Lombardia. La Cisl Medici di Milano lancia proposta di riordino del sistema odontoiatrico
Creare un Polo Odontoiatrico Regionale con funzioni di organizzazione e controllo, che dovrà effettuare anche ispezioni periodiche sulle strutture. E poi chiudere i piccoli ambulatori pubblici facendo convergere i flussi in ambulatori o servizi con un minimo di 5 postazioni, guidati da un responsabile medico odontoiatra assunto con contratto di dirigenza. Questi  i principali punti della proposta della Cisl Medici di Milano.

“I provvedimenti della magistratura di questi giorni nell’ambito dell’inchiesta sulla sanità in Lombardia creano sgomento e preoccupazione. Al di là delle polemiche politiche e in attesa che la giustizia faccia il suo corso, come Cisl Medici Milano Metropoli ci preme, però, sottolineare che prima di tutto viene la tutela della salute dei cittadini, di ogni età, classe sociale ed etnia”. Per questo Danilo Mazzacane, segretario generale della Cisl Medici Milano Metropoli, annuncia che il gruppo di lavoro di odontoiatri della associazione sindacale, coordinato dal dottor Mauro Martinelli, ha deciso di offrire il proprio contributo tecnico-professionale, mettendo a punto una proposta di riordino del sistema odontoiatrico pubblico lombardo. “Siamo pronti a confrontarci con le istituzioni, gli enti e le forze politiche che vorranno prenderla in considerazione”, spiega Mazzacane.

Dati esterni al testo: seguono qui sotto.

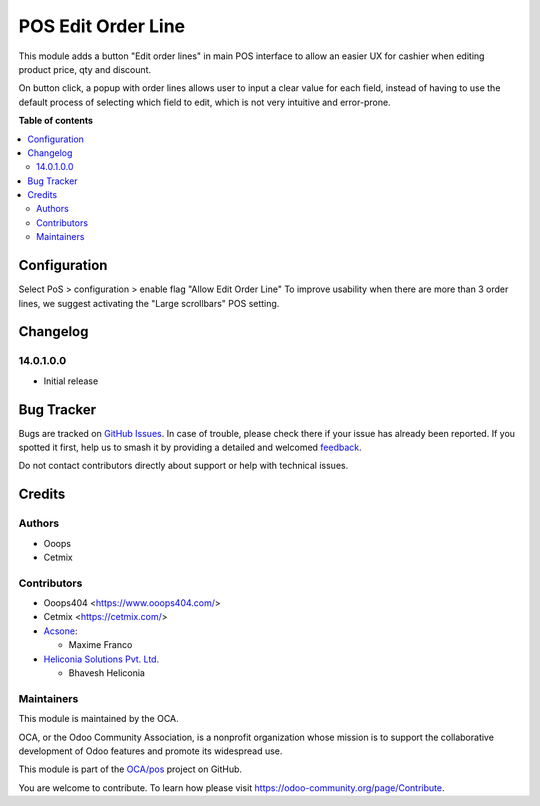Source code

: ===================
POS Edit Order Line
===================

.. 
   !!!!!!!!!!!!!!!!!!!!!!!!!!!!!!!!!!!!!!!!!!!!!!!!!!!!
   !! This file is generated by oca-gen-addon-readme !!
   !! changes will be overwritten.                   !!
   !!!!!!!!!!!!!!!!!!!!!!!!!!!!!!!!!!!!!!!!!!!!!!!!!!!!
   !! source digest: sha256:44dde903de0f82d6771fb69606890611023369cf3690d38548eb877a494144cc
   !!!!!!!!!!!!!!!!!!!!!!!!!!!!!!!!!!!!!!!!!!!!!!!!!!!!

.. |badge1| image:: https://img.shields.io/badge/maturity-Beta-yellow.png
    :target: https://odoo-community.org/page/development-status
    :alt: Beta
.. |badge2| image:: https://img.shields.io/badge/licence-LGPL--3-blue.png
    :target: http://www.gnu.org/licenses/lgpl-3.0-standalone.html
    :alt: License: LGPL-3
.. |badge3| image:: https://img.shields.io/badge/github-OCA%2Fpos-lightgray.png?logo=github
    :target: https://github.com/OCA/pos/tree/18.0/pos_edit_order_line
    :alt: OCA/pos
.. |badge4| image:: https://img.shields.io/badge/weblate-Translate%20me-F47D42.png
    :target: https://translation.odoo-community.org/projects/pos-18-0/pos-18-0-pos_edit_order_line
    :alt: Translate me on Weblate
.. |badge5| image:: https://img.shields.io/badge/runboat-Try%20me-875A7B.png
    :target: https://runboat.odoo-community.org/builds?repo=OCA/pos&target_branch=18.0
    :alt: Try me on Runboat

|badge1| |badge2| |badge3| |badge4| |badge5|

This module adds a button "Edit order lines" in main POS interface to
allow an easier UX for cashier when editing product price, qty and
discount.

On button click, a popup with order lines allows user to input a clear
value for each field, instead of having to use the default process of
selecting which field to edit, which is not very intuitive and
error-prone.

|Display Edit Order Line Popup|

.. |Display Edit Order Line Popup| image:: https://raw.githubusercontent.com/OCA/pos/18.0/pos_edit_order_line/static/description/pos_edit_order_line.png

**Table of contents**

.. contents::
   :local:

Configuration
=============

Select PoS > configuration > enable flag "Allow Edit Order Line" To
improve usability when there are more than 3 order lines, we suggest
activating the "Large scrollbars" POS setting.

Changelog
=========

14.0.1.0.0
----------

- Initial release

Bug Tracker
===========

Bugs are tracked on `GitHub Issues <https://github.com/OCA/pos/issues>`_.
In case of trouble, please check there if your issue has already been reported.
If you spotted it first, help us to smash it by providing a detailed and welcomed
`feedback <https://github.com/OCA/pos/issues/new?body=module:%20pos_edit_order_line%0Aversion:%2018.0%0A%0A**Steps%20to%20reproduce**%0A-%20...%0A%0A**Current%20behavior**%0A%0A**Expected%20behavior**>`_.

Do not contact contributors directly about support or help with technical issues.

Credits
=======

Authors
-------

* Ooops
* Cetmix

Contributors
------------

- Ooops404 <https://www.ooops404.com/>
- Cetmix <https://cetmix.com/>
- `Acsone <https://www.acsone.eu/>`__:

  - Maxime Franco

- `Heliconia Solutions Pvt. Ltd. <https://www.heliconia.io>`__

  - Bhavesh Heliconia

Maintainers
-----------

This module is maintained by the OCA.

.. image:: https://odoo-community.org/logo.png
   :alt: Odoo Community Association
   :target: https://odoo-community.org

OCA, or the Odoo Community Association, is a nonprofit organization whose
mission is to support the collaborative development of Odoo features and
promote its widespread use.

This module is part of the `OCA/pos <https://github.com/OCA/pos/tree/18.0/pos_edit_order_line>`_ project on GitHub.

You are welcome to contribute. To learn how please visit https://odoo-community.org/page/Contribute.
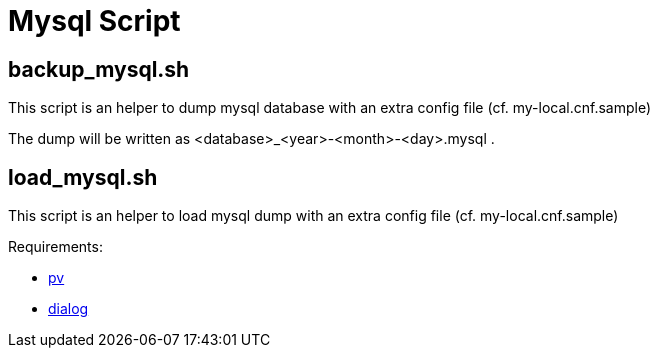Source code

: = Mysql Script

== backup_mysql.sh

This script is an helper to dump mysql database with an extra config file (cf. my-local.cnf.sample)

The dump will be written as <database>_<year>-<month>-<day>.mysql .

== load_mysql.sh

This script is an helper to load mysql dump with an extra config file (cf. my-local.cnf.sample)

Requirements:

* http://www.ivarch.com/programs/pv.shtml[pv]
* http://invisible-island.net/dialog/dialog.html[dialog]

In particolare la proposta prevede la creazione di un Polo Odontoiatrico Regionale con funzioni di organizzazione e controllo, che dovrà effettuare anche ispezioni periodiche sulle strutture, e la riorganizzazione degli ambulatori odontoiatrici pubblici “in un'ottica di riduzione dei costi e di ottimizzazione dei risultati”. Nel dettaglio, per la Cisl Medici Milano “si rende necessario ridurre il numero degli ambulatori con l'eliminazione in prima battuta delle strutture piccole ( 1 o 2 postazioni/ riuniti) e obsolete facendo convergere i flussi in ambulatori o servizi con un minimo di 5 postazioni. Ogni ambulatorio/servizio avrà un responsabile medico odontoiatra assunto con contratto di dirigenza il quale dovrà occuparsi, secondo le disposizioni del Polo Regionale, del coordinamento e dell'operato degli Odontoiatri che esercitano con modalità simili a una unità ospedaliera”.